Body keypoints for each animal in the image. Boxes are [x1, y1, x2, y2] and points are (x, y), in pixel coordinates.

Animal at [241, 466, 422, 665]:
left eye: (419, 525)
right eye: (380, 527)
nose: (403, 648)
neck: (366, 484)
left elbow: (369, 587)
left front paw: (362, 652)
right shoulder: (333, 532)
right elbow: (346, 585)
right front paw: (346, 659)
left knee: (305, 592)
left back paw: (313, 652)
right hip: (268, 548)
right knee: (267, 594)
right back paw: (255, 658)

Work to complete: After locating the line with "left eye: (419, 525)" in the material above, return it and each line after it exactly, ending at the line with "right knee: (267, 594)".

Answer to this problem:
left eye: (419, 525)
right eye: (380, 527)
nose: (403, 648)
neck: (366, 484)
left elbow: (369, 587)
left front paw: (362, 652)
right shoulder: (333, 532)
right elbow: (346, 585)
right front paw: (346, 659)
left knee: (305, 592)
left back paw: (313, 652)
right hip: (268, 548)
right knee: (267, 594)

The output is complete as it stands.